You ask why I oppose minimum wages despite the undoubted reality of what Café Hayek commenter Daniel Kuehn calls “search and matching frictions [2].”  (“Search and matching frictions,” of course, are in this context frictions that prevent low-skilled workers from instantaneously switching from their current jobs to better jobs that are available.  These frictions are said to give firms monopsony power over low-skilled workers – power that allows firms to underpay these workers and, thus, opens up in theory the possibility for minimum wages to raise workers’ wages without destroying a single job.)

Your question is good.  I have, though, addressed this issue often at Café Hayek; see the first link* below my signature.  But let me here summarize three main reasons for my rejecting the reality of search and matching frictions as a sound justification for minimum wages.
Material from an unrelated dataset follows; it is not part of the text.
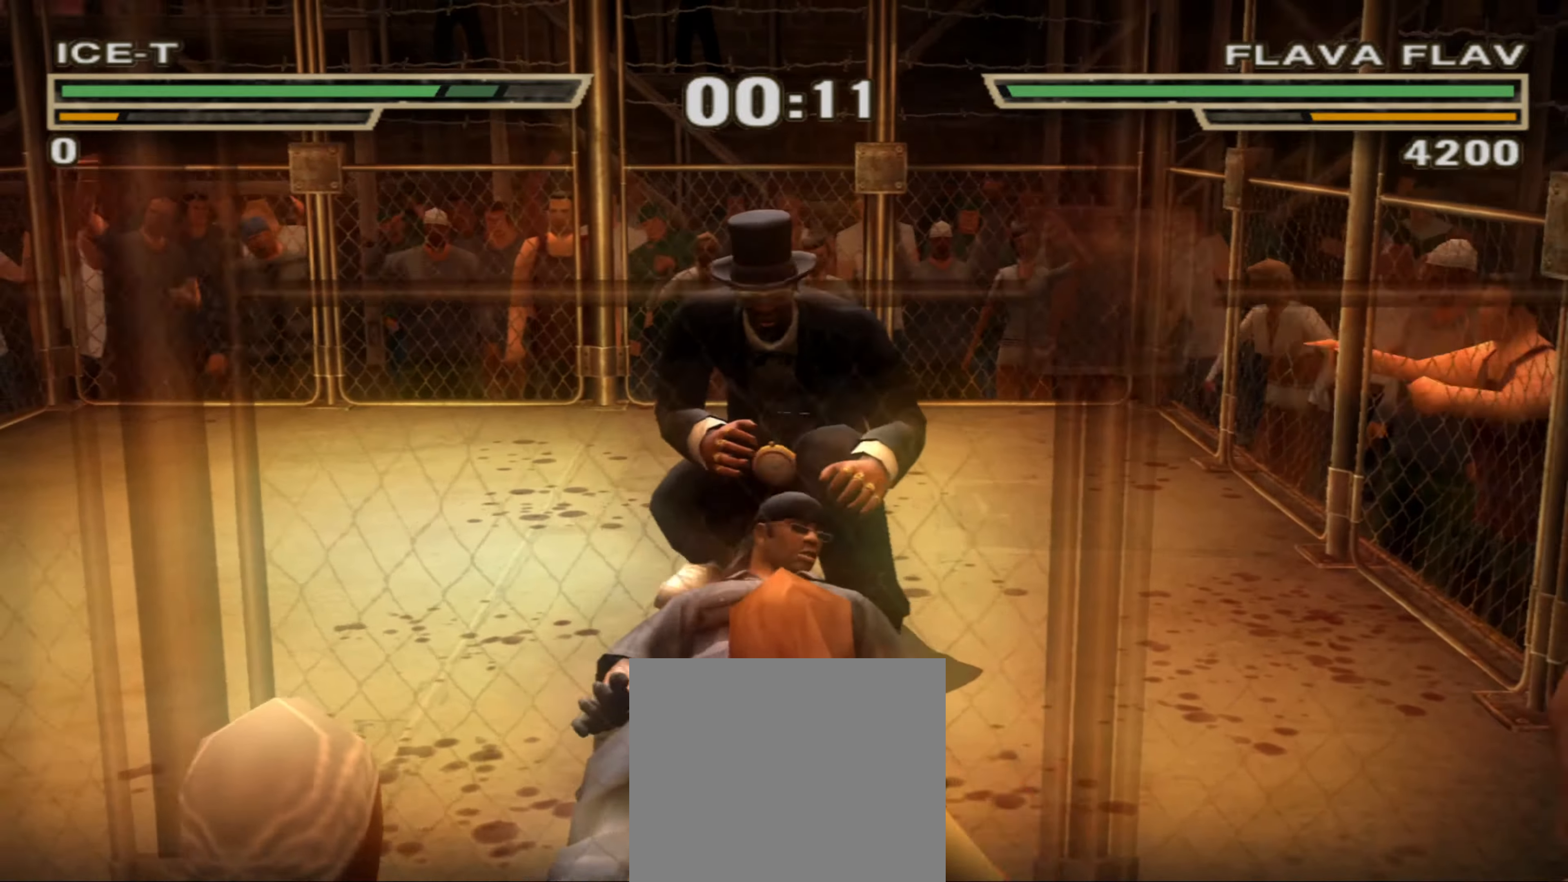
{"buttons": [], "left_stick": "center", "right_stick": "center", "events": [[50, "CIRCLE", "down"], [67, "L1", "down"], [117, "CIRCLE", "up"], [134, "L1", "up"], [184, "CIRCLE", "down"], [184, "L1", "down"], [234, "CIRCLE", "up"], [267, "L1", "up"], [317, "CIRCLE", "down"], [317, "L1", "down"], [350, "CIRCLE", "up"], [384, "L1", "up"], [434, "CIRCLE", "down"], [434, "L1", "down"], [484, "CIRCLE", "up"], [484, "L1", "up"]]}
First, monopsony power is merely a necessary condition for minimum wages not to destroy jobs; it’s not sufficient.  If minimum wages are not to destroy any jobs, employers – needing excess profits out of which to pay the higher labor costs – must also have permanent monopoly power in the markets in which they sell their outputs.**  It is plain, however, that monopoly power does not exist in reality in those industries that employ lots of low-skilled workers.

Second, another name for “search and matching frictions” is “profit opportunities.”  Central to market processes are entrepreneurs who search for pure (that is, above-normal) profit in the only places that pure profit can be found, namely, in arrangements that can be, but haven’t yet been, improved to better satisfy human wants.  If search and matching frictions do indeed loom large in labor markets, we can depend upon entrepreneurs to discover ways to make it easier for underpaid workers’ to find and seize these entrepreneurs’ better job offerings.  Or more precisely: private entrepreneurs, spending their own money, are far more likely to accurately identify such profit opportunities than are academics with no skin in the game.  Because entry into most of the industries that employ large numbers of low-skilled workers is quite easy, it is simply unbelievable that search and matching frictions loom so large in those labor markets as to make minimum wages economically justified.

Third, minimum wages themselves create search and matching difficulties for workers.***  By reducing the attractiveness to employers of using business plans calling for lots of low-skilled workers, minimum wages themselves increase workers’ risks of quitting their current jobs.  The reason is simple: minimum wages artificially reduce the number of jobs available for low-skilled workers.  Therefore, workers fortunate enough to find jobs at the minimum wage are less likely than otherwise to risk quitting those jobs in order to search for better ones.

Sincerely,
Donald J. Boudreaux
Professor of Economics
and
Martha and Nelson Getchell Chair for the Study of Free Market Capitalism at the Mercatus Center
George Mason University
Fairfax, VA  22030

Here [3]

** And here [4].

*** I do not call the search and matching difficulties created by minimum wages “frictions.”  The reason is that minimum wages are not frictions; they are permanent (save to the extent that they are reduced by inflation).  Unlike frictions that are the result of ‘imperfect’ markets, minimum wages are enforced with threats of violence.  The job-search difficulties created by minimum wages are far more lasting and binding than are those of ‘imperfect’-market frictions.